-- Working data --

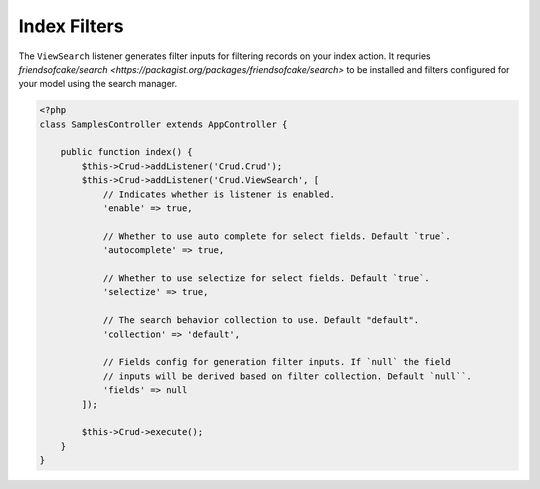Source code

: Index Filters
-------------

The ``ViewSearch`` listener generates filter inputs for filtering records on your
index action. It requries `friendsofcake/search <https://packagist.org/packages/friendsofcake/search>`
to be installed and filters configured for your model using the search manager.

.. code-block:: php

    <?php
    class SamplesController extends AppController {

        public function index() {
            $this->Crud->addListener('Crud.Crud');
            $this->Crud->addListener('Crud.ViewSearch', [
                // Indicates whether is listener is enabled.
                'enable' => true,

                // Whether to use auto complete for select fields. Default `true`.
                'autocomplete' => true,

                // Whether to use selectize for select fields. Default `true`.
                'selectize' => true,

                // The search behavior collection to use. Default "default".
                'collection' => 'default',

                // Fields config for generation filter inputs. If `null` the field
                // inputs will be derived based on filter collection. Default `null``.
                'fields' => null
            ]);

            $this->Crud->execute();
        }
    }
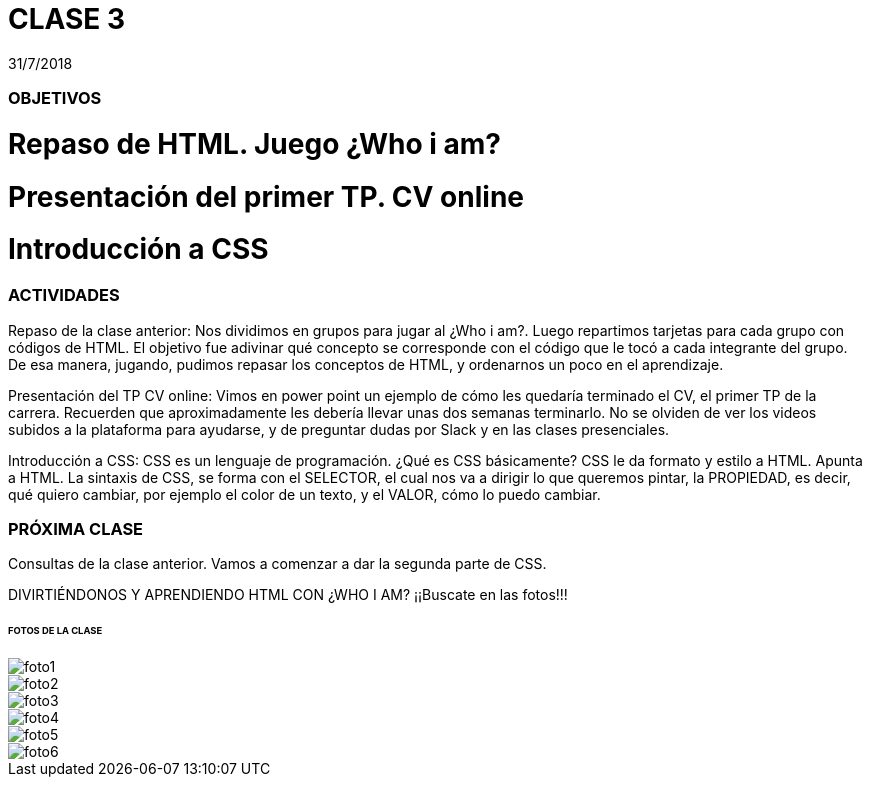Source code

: = CLASE 3
:published_at: 2018-07-31
:hp-image: https://raw.githubusercontent.com/dwfs-bue-pal-2/dwfs-bue-pal-2.github.io/master/images/clase3/foto6.PNG
:hp-tags: Acamica, HTML, CSS, Clase 3

31/7/2018

### OBJETIVOS
# Repaso de HTML. Juego ¿Who i am?
# Presentación del primer TP. CV online
# Introducción a CSS

### ACTIVIDADES
Repaso de la clase anterior: Nos dividimos en grupos para jugar al ¿Who i am?. Luego repartimos tarjetas para cada grupo con códigos de HTML. El objetivo fue adivinar qué concepto se corresponde con el código que le tocó a cada integrante del grupo.
De esa manera, jugando, pudimos repasar los conceptos de HTML, y ordenarnos un poco en el aprendizaje.

Presentación del TP CV online: Vimos en power point un ejemplo de cómo les quedaría terminado el CV, el primer TP de la carrera. Recuerden que aproximadamente les debería llevar unas dos semanas terminarlo. No se olviden de ver los videos subidos a la plataforma para ayudarse, y de preguntar dudas por Slack y en las clases presenciales.

Introducción a CSS: CSS es un lenguaje de programación. ¿Qué es CSS básicamente? CSS le da formato y estilo a HTML. Apunta a HTML. La sintaxis de CSS, se forma con el SELECTOR, el cual nos va a dirigir lo que queremos pintar, la PROPIEDAD, es decir, qué quiero cambiar, por ejemplo el color de un texto, y el VALOR, cómo lo puedo cambiar. 

### PRÓXIMA CLASE
Consultas de la clase anterior. Vamos a comenzar a dar la segunda parte de CSS. 

DIVIRTIÉNDONOS Y APRENDIENDO HTML CON ¿WHO I AM?
¡¡Buscate en las fotos!!!

###### FOTOS DE LA CLASE

image::https://raw.githubusercontent.com/dwfs-bue-pal-2/dwfs-bue-pal-2.github.io/master/images/clase3/foto1.PNG[]

image::https://raw.githubusercontent.com/dwfs-bue-pal-2/dwfs-bue-pal-2.github.io/master/images/clase3/foto2.PNG[]

image::https://raw.githubusercontent.com/dwfs-bue-pal-2/dwfs-bue-pal-2.github.io/master/images/clase3/foto3.PNG[]

image::https://raw.githubusercontent.com/dwfs-bue-pal-2/dwfs-bue-pal-2.github.io/master/images/clase3/foto4.PNG[]

image::https://raw.githubusercontent.com/dwfs-bue-pal-2/dwfs-bue-pal-2.github.io/master/images/clase3/foto5.PNG[]

image::https://raw.githubusercontent.com/dwfs-bue-pal-2/dwfs-bue-pal-2.github.io/master/images/clase3/foto6.PNG[]

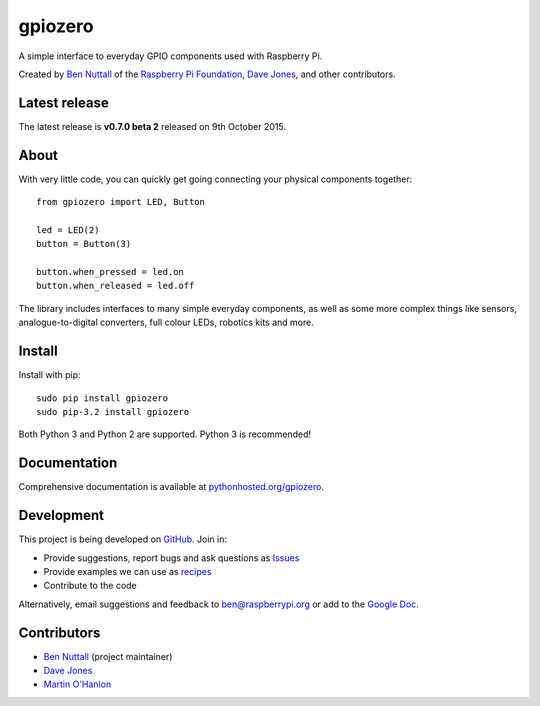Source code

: ========
gpiozero
========

A simple interface to everyday GPIO components used with Raspberry Pi.

Created by `Ben Nuttall`_ of the `Raspberry Pi Foundation`_, `Dave Jones`_, and
other contributors.

Latest release
==============

The latest release is **v0.7.0 beta 2** released on 9th October 2015.

About
=====

With very little code, you can quickly get going connecting your physical
components together::

    from gpiozero import LED, Button

    led = LED(2)
    button = Button(3)

    button.when_pressed = led.on
    button.when_released = led.off

The library includes interfaces to many simple everyday components, as well as
some more complex things like sensors, analogue-to-digital converters, full
colour LEDs, robotics kits and more.

Install
=======

Install with pip::

    sudo pip install gpiozero
    sudo pip-3.2 install gpiozero

Both Python 3 and Python 2 are supported. Python 3 is recommended!

Documentation
=============

Comprehensive documentation is available at `pythonhosted.org/gpiozero`_.

Development
===========

This project is being developed on `GitHub`_. Join in:

* Provide suggestions, report bugs and ask questions as `Issues`_
* Provide examples we can use as `recipes`_
* Contribute to the code

Alternatively, email suggestions and feedback to ben@raspberrypi.org or add to
the `Google Doc`_.

Contributors
============

- `Ben Nuttall`_ (project maintainer)
- `Dave Jones`_
- `Martin O'Hanlon`_


.. _Ben Nuttall: https://github.com/bennuttall
.. _Raspberry Pi Foundation: https://www.raspberrypi.org/
.. _Dave Jones: https://github.com/waveform80
.. _pythonhosted.org/gpiozero: http://pythonhosted.org/gpiozero
.. _GitHub: https://github.com/RPi-Distro/python-gpiozero
.. _Issues: https://github.com/RPi-Distro/python-gpiozero/issues
.. _recipes: http://pythonhosted.org/gpiozero/recipes/
.. _Google Doc: https://goo.gl/8zJLif
.. _Ben Nuttall: https://github.com/bennuttall
.. _Dave Jones: https://github.com/waveform80
.. _Martin O'Hanlon: https://github.com/martinohanlon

-- What you have to do --
Within the material, how many lines hold "Foundation"? Say only the number.

-- Result --
2